Adriano asintió, y Turbo hizo sonar la pequeña campanilla que tenía en la mesa. Casi al instante un soldado delgado entró marcialmente en la estancia, vestido con su túnica, cinturón y botas, y dio un pisotón al ponerse firme.

—Descansa, Celer —le dijo Turbo al soldado—. Este noble senador pronto se hará con el mando de la legión, y desea hablar contigo.

—¡Señor!

Celer relajó los hombros ligeramente y siguió mirando por encima de las cabezas de los hombres sentados, evitando hacer contacto visual directo con ellos.

—Te pido disculpas —dijo Adriano, afable—. Lamento interrumpirte en tus obligaciones o, peor aún, impedir tu bien merecido descanso. Sé que los frumentarii emprendéis viajes duros y largos y que estáis dispuestos en todo momento a partir de nuevo.

—Señor.

Un soldado con experiencia se parapetaba tras esa palabra tal y como hacía tras un escudo.

—Y no es necesario que alabes a la I Minervia. Conozco su reputación después de haber cumplido mi período como tribuno y de cuando serví en las campañas dacias de Trajano. También soy consciente de que tus obligaciones te mantienen alejado de tus compañeros y de la legión, pero estoy seguro de que tienes amigos con quienes conservas el contacto. Incluso parientes.

Celer hizo un leve gesto, puede que acabar de encogerse de hombros.

—Un hermano, señor.

—¿Es más mayor que tú?

Si la pregunta sorprendió a Celer, este supo ocultarlo.

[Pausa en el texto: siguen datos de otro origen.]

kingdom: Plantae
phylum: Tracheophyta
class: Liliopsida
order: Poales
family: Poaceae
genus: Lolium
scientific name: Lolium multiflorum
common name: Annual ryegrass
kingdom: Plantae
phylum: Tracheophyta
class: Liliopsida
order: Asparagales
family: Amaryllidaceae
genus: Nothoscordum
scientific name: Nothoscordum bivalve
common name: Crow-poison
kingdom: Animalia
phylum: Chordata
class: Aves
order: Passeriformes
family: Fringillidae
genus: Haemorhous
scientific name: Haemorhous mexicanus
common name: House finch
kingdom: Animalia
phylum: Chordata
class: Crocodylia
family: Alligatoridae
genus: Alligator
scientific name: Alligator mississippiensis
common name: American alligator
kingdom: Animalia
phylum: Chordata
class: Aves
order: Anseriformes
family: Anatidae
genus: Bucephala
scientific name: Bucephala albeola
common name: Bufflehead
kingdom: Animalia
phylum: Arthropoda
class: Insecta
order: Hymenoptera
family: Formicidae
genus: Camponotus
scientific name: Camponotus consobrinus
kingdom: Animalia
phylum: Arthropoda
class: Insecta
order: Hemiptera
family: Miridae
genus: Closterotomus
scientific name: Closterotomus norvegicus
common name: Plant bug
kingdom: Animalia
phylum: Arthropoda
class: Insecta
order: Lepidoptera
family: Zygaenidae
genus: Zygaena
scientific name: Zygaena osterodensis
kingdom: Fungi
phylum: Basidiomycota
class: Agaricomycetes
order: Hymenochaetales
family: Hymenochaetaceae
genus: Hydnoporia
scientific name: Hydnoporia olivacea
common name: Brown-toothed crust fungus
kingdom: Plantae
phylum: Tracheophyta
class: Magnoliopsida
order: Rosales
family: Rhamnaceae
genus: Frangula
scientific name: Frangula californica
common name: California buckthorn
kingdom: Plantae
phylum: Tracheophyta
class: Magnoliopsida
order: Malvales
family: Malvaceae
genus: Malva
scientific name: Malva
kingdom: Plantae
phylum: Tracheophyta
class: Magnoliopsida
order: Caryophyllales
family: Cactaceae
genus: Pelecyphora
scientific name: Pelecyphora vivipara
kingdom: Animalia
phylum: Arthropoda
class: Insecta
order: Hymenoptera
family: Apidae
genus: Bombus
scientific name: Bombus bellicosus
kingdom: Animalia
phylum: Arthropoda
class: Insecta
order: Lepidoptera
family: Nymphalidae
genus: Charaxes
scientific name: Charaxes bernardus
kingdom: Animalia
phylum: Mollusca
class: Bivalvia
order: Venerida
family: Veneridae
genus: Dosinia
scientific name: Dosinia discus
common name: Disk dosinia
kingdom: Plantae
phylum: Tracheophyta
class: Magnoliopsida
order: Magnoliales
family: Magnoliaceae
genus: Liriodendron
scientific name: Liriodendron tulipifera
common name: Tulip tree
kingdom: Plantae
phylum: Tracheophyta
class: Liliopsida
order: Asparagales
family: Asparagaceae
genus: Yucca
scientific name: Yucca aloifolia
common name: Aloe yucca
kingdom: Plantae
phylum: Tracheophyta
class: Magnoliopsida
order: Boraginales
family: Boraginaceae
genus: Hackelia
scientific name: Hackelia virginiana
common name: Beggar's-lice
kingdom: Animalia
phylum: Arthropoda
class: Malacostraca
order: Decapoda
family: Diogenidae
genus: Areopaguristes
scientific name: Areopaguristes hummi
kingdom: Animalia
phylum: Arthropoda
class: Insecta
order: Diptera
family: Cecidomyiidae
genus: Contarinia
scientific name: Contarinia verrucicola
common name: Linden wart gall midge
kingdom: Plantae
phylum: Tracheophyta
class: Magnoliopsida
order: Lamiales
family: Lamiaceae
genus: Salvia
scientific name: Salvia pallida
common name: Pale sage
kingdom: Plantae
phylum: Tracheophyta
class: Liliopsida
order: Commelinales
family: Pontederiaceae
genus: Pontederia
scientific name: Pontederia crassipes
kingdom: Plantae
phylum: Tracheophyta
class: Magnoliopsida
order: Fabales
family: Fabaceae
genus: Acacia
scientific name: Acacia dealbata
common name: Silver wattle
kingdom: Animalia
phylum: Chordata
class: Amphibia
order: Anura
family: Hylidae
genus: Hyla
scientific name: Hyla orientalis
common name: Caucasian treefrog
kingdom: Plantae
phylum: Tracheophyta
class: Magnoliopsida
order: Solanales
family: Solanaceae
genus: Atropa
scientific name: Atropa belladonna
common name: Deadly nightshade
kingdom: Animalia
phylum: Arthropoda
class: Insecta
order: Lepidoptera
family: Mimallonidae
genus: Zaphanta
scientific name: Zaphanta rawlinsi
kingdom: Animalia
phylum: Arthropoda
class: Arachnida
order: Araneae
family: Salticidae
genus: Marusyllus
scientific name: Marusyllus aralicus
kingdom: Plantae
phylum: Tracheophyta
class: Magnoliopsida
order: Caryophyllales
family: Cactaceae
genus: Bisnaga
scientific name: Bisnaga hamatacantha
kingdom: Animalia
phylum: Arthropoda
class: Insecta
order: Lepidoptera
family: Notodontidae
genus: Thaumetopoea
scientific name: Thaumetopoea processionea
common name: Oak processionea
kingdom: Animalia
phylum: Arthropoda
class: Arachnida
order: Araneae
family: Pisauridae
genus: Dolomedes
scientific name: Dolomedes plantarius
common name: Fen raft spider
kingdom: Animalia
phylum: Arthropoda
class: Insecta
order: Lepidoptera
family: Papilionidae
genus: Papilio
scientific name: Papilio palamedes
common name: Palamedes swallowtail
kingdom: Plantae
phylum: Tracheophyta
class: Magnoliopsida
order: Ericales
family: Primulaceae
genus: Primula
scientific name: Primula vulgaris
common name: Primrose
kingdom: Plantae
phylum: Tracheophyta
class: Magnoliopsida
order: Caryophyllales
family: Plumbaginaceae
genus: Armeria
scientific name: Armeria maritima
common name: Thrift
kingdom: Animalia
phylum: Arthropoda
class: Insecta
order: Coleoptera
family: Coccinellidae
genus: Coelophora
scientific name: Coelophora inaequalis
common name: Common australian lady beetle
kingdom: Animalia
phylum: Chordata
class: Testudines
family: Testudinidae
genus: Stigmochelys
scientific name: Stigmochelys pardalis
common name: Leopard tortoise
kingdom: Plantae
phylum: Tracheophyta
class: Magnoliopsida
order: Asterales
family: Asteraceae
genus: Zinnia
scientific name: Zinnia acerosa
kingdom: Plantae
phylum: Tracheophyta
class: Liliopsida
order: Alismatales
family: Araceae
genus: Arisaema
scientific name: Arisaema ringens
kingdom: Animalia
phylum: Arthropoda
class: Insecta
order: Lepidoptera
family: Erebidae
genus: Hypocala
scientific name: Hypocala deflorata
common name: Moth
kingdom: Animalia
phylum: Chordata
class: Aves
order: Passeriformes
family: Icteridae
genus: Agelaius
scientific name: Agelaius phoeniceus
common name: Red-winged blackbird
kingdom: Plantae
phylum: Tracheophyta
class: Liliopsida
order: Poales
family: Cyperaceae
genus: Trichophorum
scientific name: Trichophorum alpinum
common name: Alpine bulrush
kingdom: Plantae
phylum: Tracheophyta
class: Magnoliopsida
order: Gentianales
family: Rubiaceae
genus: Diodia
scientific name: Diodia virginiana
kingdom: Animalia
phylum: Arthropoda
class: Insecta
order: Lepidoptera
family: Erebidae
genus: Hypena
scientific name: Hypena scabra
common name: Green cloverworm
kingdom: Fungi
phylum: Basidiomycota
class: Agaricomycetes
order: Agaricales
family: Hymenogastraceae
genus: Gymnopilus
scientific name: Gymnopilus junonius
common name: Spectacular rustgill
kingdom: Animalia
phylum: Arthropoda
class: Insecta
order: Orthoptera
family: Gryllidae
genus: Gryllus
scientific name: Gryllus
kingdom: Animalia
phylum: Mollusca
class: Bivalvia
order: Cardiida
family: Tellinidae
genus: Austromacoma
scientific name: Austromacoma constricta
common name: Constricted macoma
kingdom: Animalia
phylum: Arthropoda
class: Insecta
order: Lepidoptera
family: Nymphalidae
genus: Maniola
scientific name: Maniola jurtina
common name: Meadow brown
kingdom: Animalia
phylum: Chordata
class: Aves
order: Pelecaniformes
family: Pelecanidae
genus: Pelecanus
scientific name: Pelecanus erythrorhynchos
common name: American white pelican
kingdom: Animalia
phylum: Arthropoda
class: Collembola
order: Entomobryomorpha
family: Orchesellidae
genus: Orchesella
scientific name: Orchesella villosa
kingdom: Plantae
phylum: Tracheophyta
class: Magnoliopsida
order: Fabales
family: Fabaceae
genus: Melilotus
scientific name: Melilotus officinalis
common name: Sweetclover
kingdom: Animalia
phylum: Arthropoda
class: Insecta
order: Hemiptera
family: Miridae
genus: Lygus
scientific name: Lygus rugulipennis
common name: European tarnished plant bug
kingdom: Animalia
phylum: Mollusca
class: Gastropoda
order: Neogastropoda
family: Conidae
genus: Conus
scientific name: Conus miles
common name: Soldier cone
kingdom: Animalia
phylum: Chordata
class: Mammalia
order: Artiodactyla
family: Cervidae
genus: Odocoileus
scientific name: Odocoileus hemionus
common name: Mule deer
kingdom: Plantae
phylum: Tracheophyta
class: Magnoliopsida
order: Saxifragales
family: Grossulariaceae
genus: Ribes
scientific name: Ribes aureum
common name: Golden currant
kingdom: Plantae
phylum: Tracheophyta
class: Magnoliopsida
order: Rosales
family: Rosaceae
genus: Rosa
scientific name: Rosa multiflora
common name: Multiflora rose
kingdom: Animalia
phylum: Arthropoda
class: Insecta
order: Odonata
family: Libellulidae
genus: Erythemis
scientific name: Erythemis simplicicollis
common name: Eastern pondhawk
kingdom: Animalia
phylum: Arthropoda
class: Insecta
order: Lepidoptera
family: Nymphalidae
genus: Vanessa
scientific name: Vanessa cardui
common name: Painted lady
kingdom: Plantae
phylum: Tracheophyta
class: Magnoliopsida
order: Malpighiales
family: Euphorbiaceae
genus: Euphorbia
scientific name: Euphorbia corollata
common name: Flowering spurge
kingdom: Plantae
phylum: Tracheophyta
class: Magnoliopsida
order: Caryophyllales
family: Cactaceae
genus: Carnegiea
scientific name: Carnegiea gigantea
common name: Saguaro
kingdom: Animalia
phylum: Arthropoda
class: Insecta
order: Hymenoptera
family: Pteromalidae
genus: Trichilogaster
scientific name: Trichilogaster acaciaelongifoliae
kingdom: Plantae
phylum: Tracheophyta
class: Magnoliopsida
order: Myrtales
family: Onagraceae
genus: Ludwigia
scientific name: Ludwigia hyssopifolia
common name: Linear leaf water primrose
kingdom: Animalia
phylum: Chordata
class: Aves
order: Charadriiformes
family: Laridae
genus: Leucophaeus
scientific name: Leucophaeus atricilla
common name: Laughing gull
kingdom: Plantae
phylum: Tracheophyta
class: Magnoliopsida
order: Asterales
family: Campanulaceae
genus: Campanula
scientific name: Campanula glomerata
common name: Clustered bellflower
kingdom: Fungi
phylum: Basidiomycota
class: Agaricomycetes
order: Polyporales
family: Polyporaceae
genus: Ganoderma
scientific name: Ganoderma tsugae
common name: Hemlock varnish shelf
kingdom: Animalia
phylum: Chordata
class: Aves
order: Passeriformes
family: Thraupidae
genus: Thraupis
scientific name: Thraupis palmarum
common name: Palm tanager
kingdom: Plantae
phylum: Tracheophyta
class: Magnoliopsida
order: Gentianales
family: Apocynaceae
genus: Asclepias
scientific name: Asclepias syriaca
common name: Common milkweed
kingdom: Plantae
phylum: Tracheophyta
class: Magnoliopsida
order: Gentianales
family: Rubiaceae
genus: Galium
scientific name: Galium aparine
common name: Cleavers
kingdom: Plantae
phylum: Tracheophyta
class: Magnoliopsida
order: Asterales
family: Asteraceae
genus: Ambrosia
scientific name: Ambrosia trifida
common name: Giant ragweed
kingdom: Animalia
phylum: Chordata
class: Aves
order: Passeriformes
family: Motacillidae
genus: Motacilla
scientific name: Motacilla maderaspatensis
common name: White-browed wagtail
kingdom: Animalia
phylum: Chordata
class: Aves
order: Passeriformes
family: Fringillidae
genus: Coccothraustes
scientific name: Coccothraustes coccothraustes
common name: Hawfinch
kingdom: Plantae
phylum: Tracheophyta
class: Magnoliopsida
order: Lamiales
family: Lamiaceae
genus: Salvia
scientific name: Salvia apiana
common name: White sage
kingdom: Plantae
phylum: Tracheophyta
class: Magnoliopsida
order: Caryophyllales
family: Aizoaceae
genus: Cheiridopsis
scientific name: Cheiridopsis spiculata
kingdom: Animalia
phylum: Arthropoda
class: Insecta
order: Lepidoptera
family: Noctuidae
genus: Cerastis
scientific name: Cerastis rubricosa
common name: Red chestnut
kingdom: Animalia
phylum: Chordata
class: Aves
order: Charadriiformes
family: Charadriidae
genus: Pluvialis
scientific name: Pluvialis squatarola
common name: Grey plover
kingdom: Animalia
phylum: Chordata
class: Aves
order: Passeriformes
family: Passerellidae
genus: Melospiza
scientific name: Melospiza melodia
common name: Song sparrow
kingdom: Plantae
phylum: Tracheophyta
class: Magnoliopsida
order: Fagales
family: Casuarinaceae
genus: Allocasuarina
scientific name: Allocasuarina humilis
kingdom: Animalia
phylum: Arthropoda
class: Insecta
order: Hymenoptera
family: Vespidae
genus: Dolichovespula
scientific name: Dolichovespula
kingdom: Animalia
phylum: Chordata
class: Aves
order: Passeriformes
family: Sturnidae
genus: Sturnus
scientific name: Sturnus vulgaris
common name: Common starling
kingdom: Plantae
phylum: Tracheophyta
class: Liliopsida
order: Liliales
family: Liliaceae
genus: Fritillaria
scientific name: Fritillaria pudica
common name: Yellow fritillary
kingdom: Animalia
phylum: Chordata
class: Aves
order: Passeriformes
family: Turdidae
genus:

Turbo sentía el suficiente recelo por su visitante como para hacer lo mismo, aunque era incapaz de averiguar el motivo de su interés.

—Sí, señor —dijo Celer—. Once años mayor. En uno de los originales.

—¿De los primeros reclutas cuando Domiciano creó la legión?

Turbo sintió que la boca se le crispaba al oír mencionar al último de los Flavios, un emperador que había sido formalmente condenado por el Senado, cuyas estatuas habían sido derribadas y cuyo nombre había sido borrado de los monumentos.

—Así es, señor. Ha hecho veintidós años, todos ellos con la Minervia, y se le ha concedido la dona dos veces.

—¿Tiene rango? —preguntó Turbo.

Celer negó con la cabeza.

—No tiene estudios para eso, y tampoco cerebro. Pero él me crio y se aseguró de que aprendiera a leer y escribir antes de alistarme.